Everyone claims to offer fee structures that are alternatives to the billable hour. Frequently, these “alternatives” are nothing more than estimated hours x hourly rates, plus “a little cushion.” So clients should ask:
1. How did you determine your alternative fee? What metrics did you examine? What factors did you consider? What experience did you draw on? Can I see your worksheet?
If the lawyer mentions hours, that have provided only a surrogate hourly rate number. But its locked in. Early settlement? Client loses. Case goes the distance? Law firm covered. That is not risk sharing under any definition.
Everyone knows that those who are serious about alternative fees have learned to handle things differently? Legal Project Management. Lean Six Sigma. Project Management. Process Mapping.
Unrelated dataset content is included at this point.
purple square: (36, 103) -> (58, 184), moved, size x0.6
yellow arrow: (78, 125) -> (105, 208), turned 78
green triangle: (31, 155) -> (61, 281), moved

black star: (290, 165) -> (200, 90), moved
Those words mean something to those truly committed to alternatives because these are among the things that drive the cost of production down (and hence increase profit margins).
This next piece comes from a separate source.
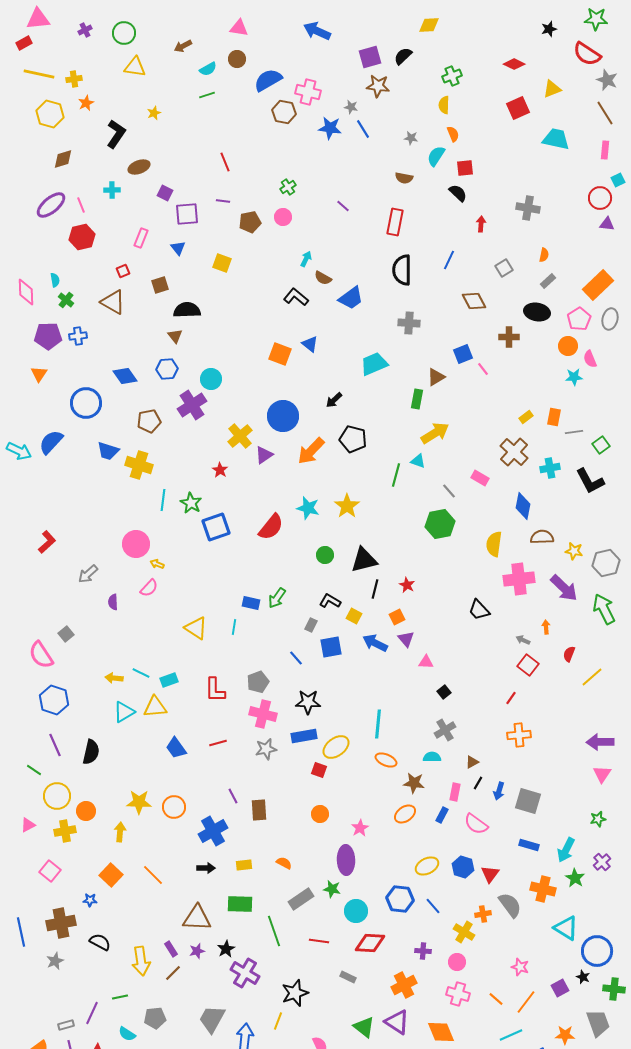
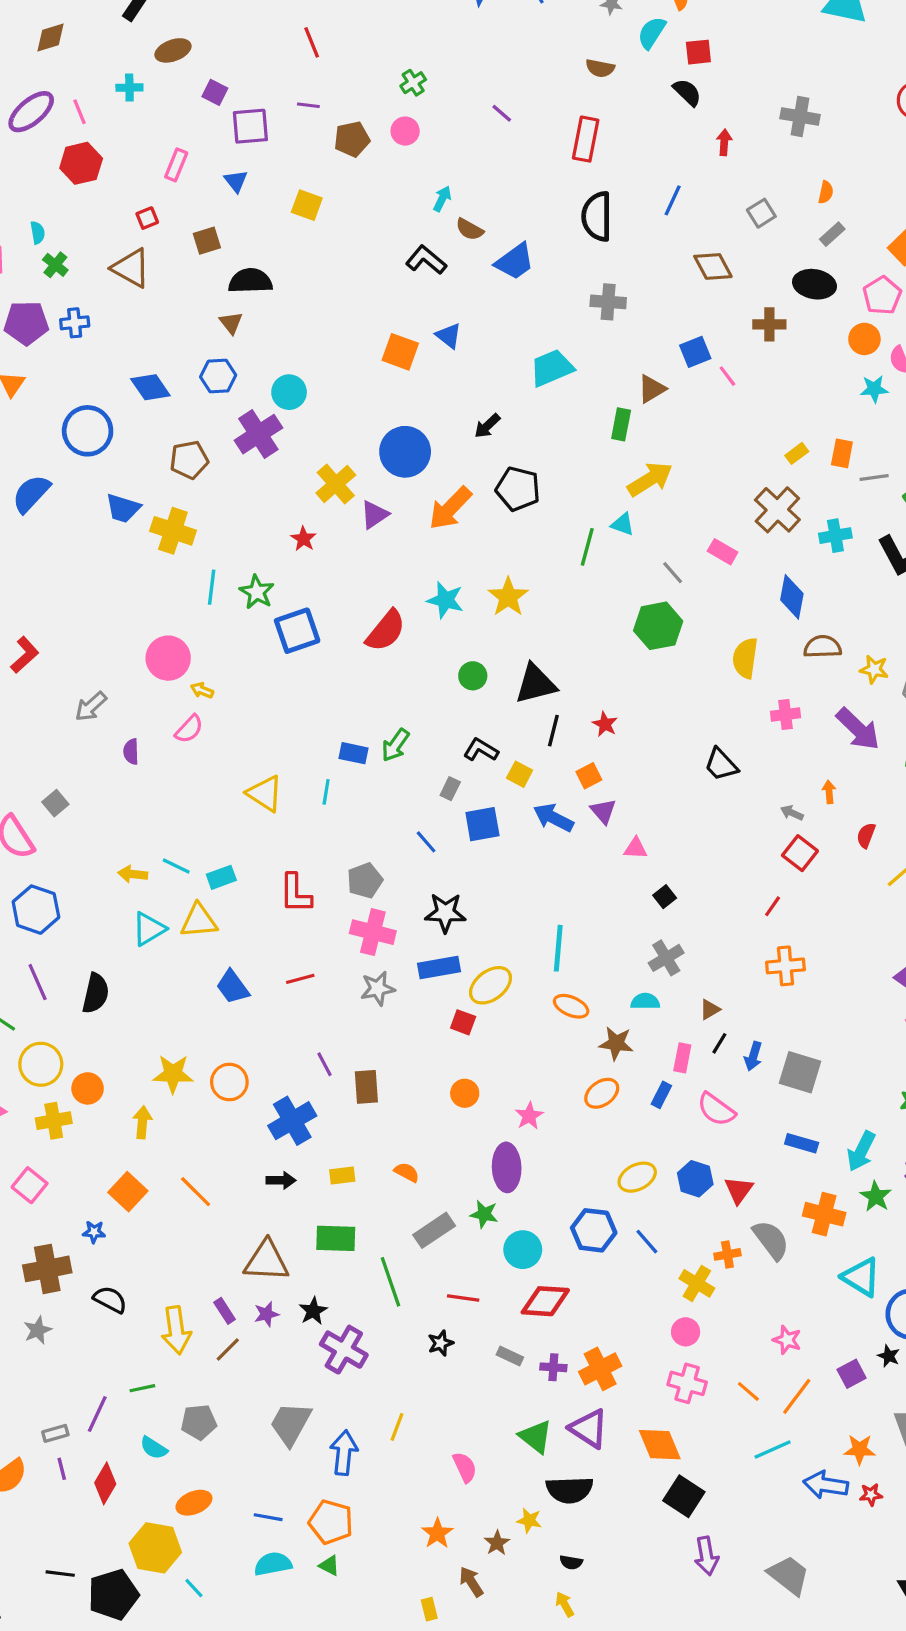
pink cross: (519, 579) -> (785, 715), size x0.6
purple cross: (423, 951) -> (553, 1367), moved
black star: (295, 993) -> (441, 1343), moved, size x0.6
2. How do you handle cases differently under the alternative fee you quoted than you would if you were billing by the hour?
If the answer is “we don’t,” they you need to ask “how are you doing things differently now than you were three years ago? Be specific.” The questions should elicit some specific response—changed staffing, great risk-taking, more partner involvement at the front end–something to show the manner of handling has changed significantly.
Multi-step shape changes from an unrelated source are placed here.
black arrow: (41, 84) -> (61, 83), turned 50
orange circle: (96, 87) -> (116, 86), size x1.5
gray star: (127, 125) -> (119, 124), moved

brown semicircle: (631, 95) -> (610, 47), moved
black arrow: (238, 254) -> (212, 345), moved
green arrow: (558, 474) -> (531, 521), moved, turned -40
If the answer is that there is a difference in how the cases are handled, ask if the changes are designed to improve the firm’s efficiency and reduce the cost of handling the matter. The answer must be yes or the firm is too stupid to let them work for you . Once they answer yes, ask why they are doing those things when it benefits them (lower cost equal higher profit margin) but not when it would benefit you (cost plus billing)? There is no acceptable answer.
Everyone knows there is a huge amount of fat built into litigation, particularly in the process pieces of litigation. So clients should ask:
3. What is your disaggregation strategy, and why?
If there is no disaggregation strategy, the firm hasn’t eliminated the fat. It’s just that simple. The best answer, in my view, will be that document review (not just first level review, but all review right up until partners lay hands on the documents) should be outsourced. There are professional reviewers who do more, at a higher quality and provide more useful work product, than any law firm could consider, for a fraction of the cost. The cost difference is quantifiable. And the difference is money in your (the client’s) pocket.
Ask the questions. Don’t accept the standard lawyer pablum as an answer.